Republicans wouldn't have to repeal anything; they could just seek to add an option to ObamaCare's bronze, silver, gold and platinum plans. Call it the rainbow plan, under which insurers would be free to design their offerings however they want, with any mix of coverage and coverage limits, any level of deductible and copay, and even restrict customers on age and health grounds.

Instantly insurers would roll out much cheaper plans aimed at the young and healthy. Because these plans would be cheaper, ObamaCare's income-based subsidies—which absurdly extend to the middle class—could be pared back.

Because these plans would be cheaper, ObamaCare's individual mandate would be far less burdensome.

But wouldn't rainbow plans siphon off the young and healthy who are supposed to provide ObamaCare's hidden subsidies to the old and sick? Yes, but it's not obvious the young and healthy are going to turn up anyway. Plus, it would be more honest and cheaper to subsidize the old and sick directly with tax dollars than with crypto taxes on the young.

It's too bad some GOPers can't lift their gaze from polling data showing the short-term returns to flogging the word "bailout."

Aetna's AET +1.50% Mark Bertolini said an interesting thing last week.
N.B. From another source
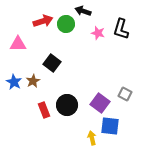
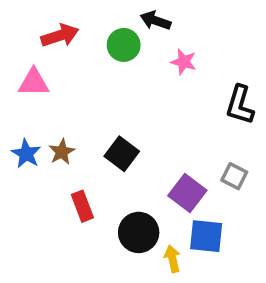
red arrow: (43, 21) -> (60, 36), moved
black L-shape: (121, 29) -> (240, 105), moved
black square: (52, 63) -> (122, 154), moved
black circle: (67, 105) -> (139, 232), moved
The majority of retirees coming into Medicare nowadays chose Medicare's private option, known as Medicare Advantage. Traditional fee-for-service Medicare is becoming a redoubt of the "over 70" crowd.

The Obama exchanges already are favorable to the elderly, and the poor elderly would be further subsidized by income-related handouts.

Medicare already is means-tested and will become more so, and a private option can only become more appealing in the future as traditional Medicare is starved for funding.

OK, the way ahead is murky, but doesn't this political correlation suggest an inevitable conversion of Medicare for most users into a partly subsidized private option—subsidized rationally according to financial need rather than a general handout to everybody in Warren Buffett's age group?

Yet another large and idiotic subsidy in our health-care system is the $248 billion a year handout for employer-provided insurance. Already a few employers are discontinuing insurance for low-wage workers and sending them to the ObamaCare exchanges, which turns out to be a better deal for employees.

Hooray. If this trend continues, it will politically expose the existing handout as a favor mostly to those in the highest brackets. Eventually we might get rid of this grotesquely regressive subsidy in favor a system that focuses its handouts on the poor. Along the way, job-bound insurance could be tossed in favor of portable individual insurance. Yippee!

ObamaCare, as we've been saying for three years, is not the end of health-care reform. It can't be. It leaves in place too many perversities and adds too many new ones to assuage America's discontent with its health-care payment system.

Lapel buttons were not in evidence at this year's state of the union. Maybe Republicans are smart enough to see that ObamaCare supplies not just the vehicle but the political opportunity to move toward a more competitive, market-oriented health-care system. Such a system would actually reserve its market-distorting subsidies for the needy. Isn't this what GOPers should be championing?

Koshcat said...

Just for clarity, Mr. Jenkins' article started after the word "incremental".